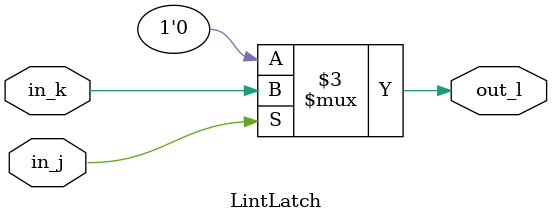
<source format=sv>
module LintLatch (
    output logic out_l,
    input logic in_j,
    input logic in_k
);
    always_comb begin
        if (in_j) begin
            out_l = in_k;
        end else begin
            out_l = 1'b0; 
        end
    end
endmodule


</source>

= Work task =
Above are the records; copy every one of them exactly and omit the images.

= Solution =
<source format=sv>
module LintLatch (
    output logic out_l,
    input logic in_j,
    input logic in_k
);
    always_comb begin
        if (in_j) begin
            out_l = in_k;
        end else begin
            out_l = 1'b0; 
        end
    end
endmodule


</source>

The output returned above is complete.